Stored data Block Start

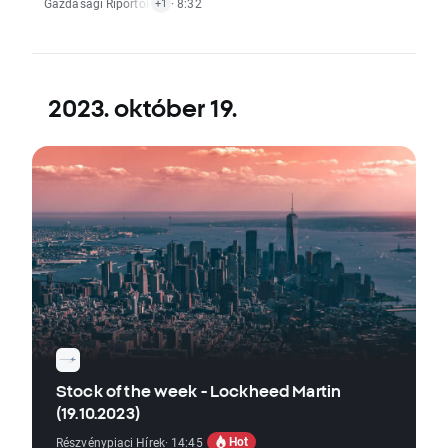
Gazdasági Riportok
,
Kripto Hírek
· 8:32
+1
2023. október 19.
Stock of the week - Lockheed Martin
(19.10.2023)
Hot
Részvénypiaci Hírek
· 14:45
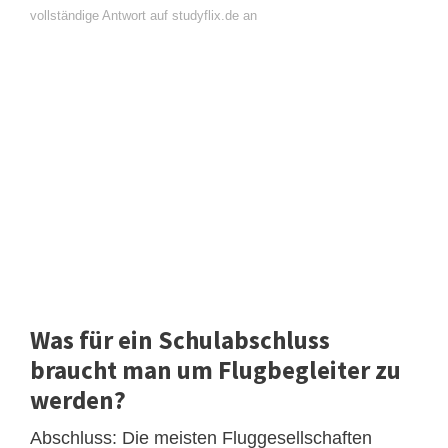
vollständige Antwort auf studyflix.de an
Was für ein Schulabschluss
braucht man um Flugbegleiter zu
werden?
Abschluss: Die meisten Fluggesellschaften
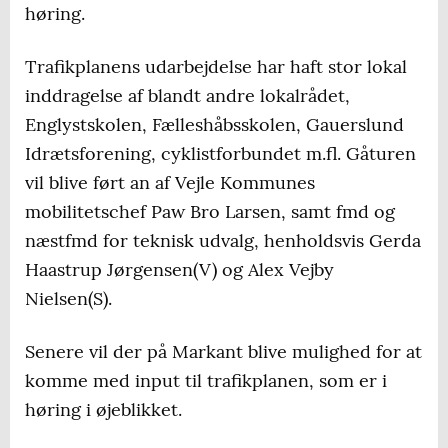
høring.
Trafikplanens udarbejdelse har haft stor lokal
inddragelse af blandt andre lokalrådet,
Englystskolen, Fælleshåbsskolen, Gauerslund
Idrætsforening, cyklistforbundet m.fl. Gåturen
vil blive ført an af Vejle Kommunes
mobilitetschef Paw Bro Larsen, samt fmd og
næstfmd for teknisk udvalg, henholdsvis Gerda
Haastrup Jørgensen(V) og Alex Vejby
Nielsen(S).
Senere vil der på Markant blive mulighed for at
komme med input til trafikplanen, som er i
høring i øjeblikket.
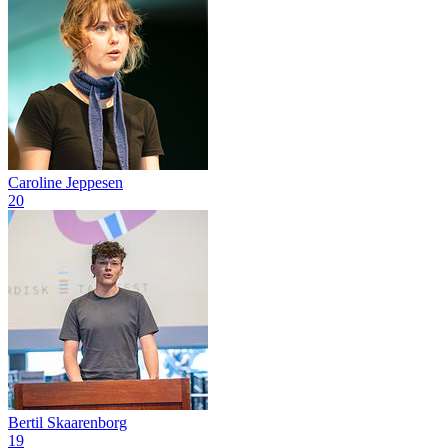
Caroline Jeppesen
20
Bertil Skaarenborg
19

Stored data Block End

• Task requirements
Collect, from the material above, every line containing the word "blive".

• Solution
vil blive ført an af Vejle Kommunes
Senere vil der på Markant blive mulighed for at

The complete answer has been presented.